The song 100 Bags neatly encapsulates the titular theme of urban swagger and spirituality, and was one of the first to begin trending on Twitter, Friday morning. It honestly and succinctly outlines the emotional struggle for success felt by most children of immigrants, single parents and/or those raised in poverty. There is a recognition of the sacrifices the parents made and the desire these children now feel to give them a better life. As Stormzy states in the song:

“All the times that you worked on the late shift, just to see you come up short on your pay slip. Always in and out of beef with the bailiffs. Now I’m on The Playlist. Yeah, where I come from is bad. Same old shit, just mums no dads, and we all know growing up in London’s mad…South of the Thames, where I come from is mad…Tough luck, just mums, no dads and we all know growing up in London’s mad...I bought mumzy a pad! Ghanaian Queen, let ‘em know that you bad. Be right here when you need me, I need you to know that your son has got your back. Like Mum I owe you everything, can you believe that? Everything, imma repeat that.”

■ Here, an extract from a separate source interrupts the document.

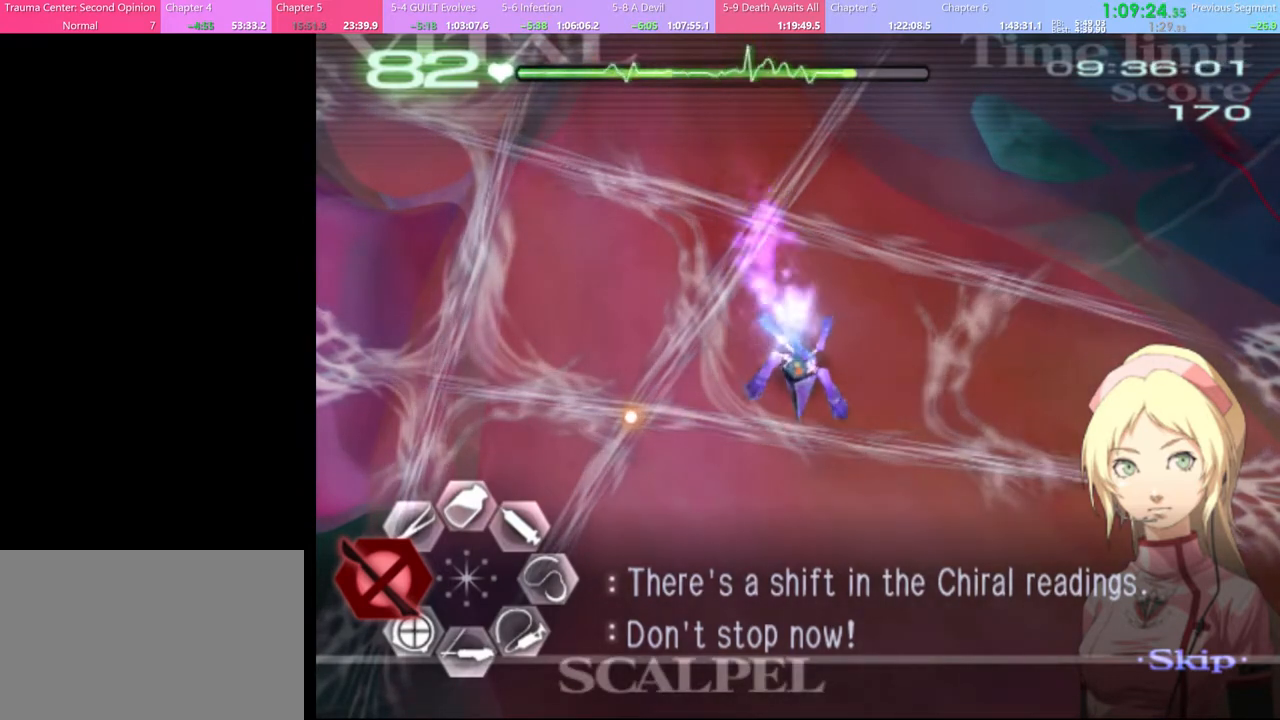
{"keys": [], "mouse": ["left"], "events": []}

Given the harsh socioeconomic reality of many communities in London it is unsurprising that this song resonated with so many fans online, so quickly after the album’s release.

100 Bags opens with an early morning prayer Stormzy’s mother leaves on his phone for his daily protection and guidance. An experience to which many children of African and Caribbean descent can relate. The ubiquity of religion in African and Caribbean immigrant households is something that is well known, but rarely discussed in contemporary Grime music. As such, the element of faith seen in “Gang Signs and Prayer” not only grounds the album in reality, but is also a breath of fresh air that demonstrates Stormzy’s versatility as an artist. This versatility is apparent in the fluid transition between the piety depicted in Blinded by Your Grace part 1. and the brashness heard subsequently in Big for Your Boots.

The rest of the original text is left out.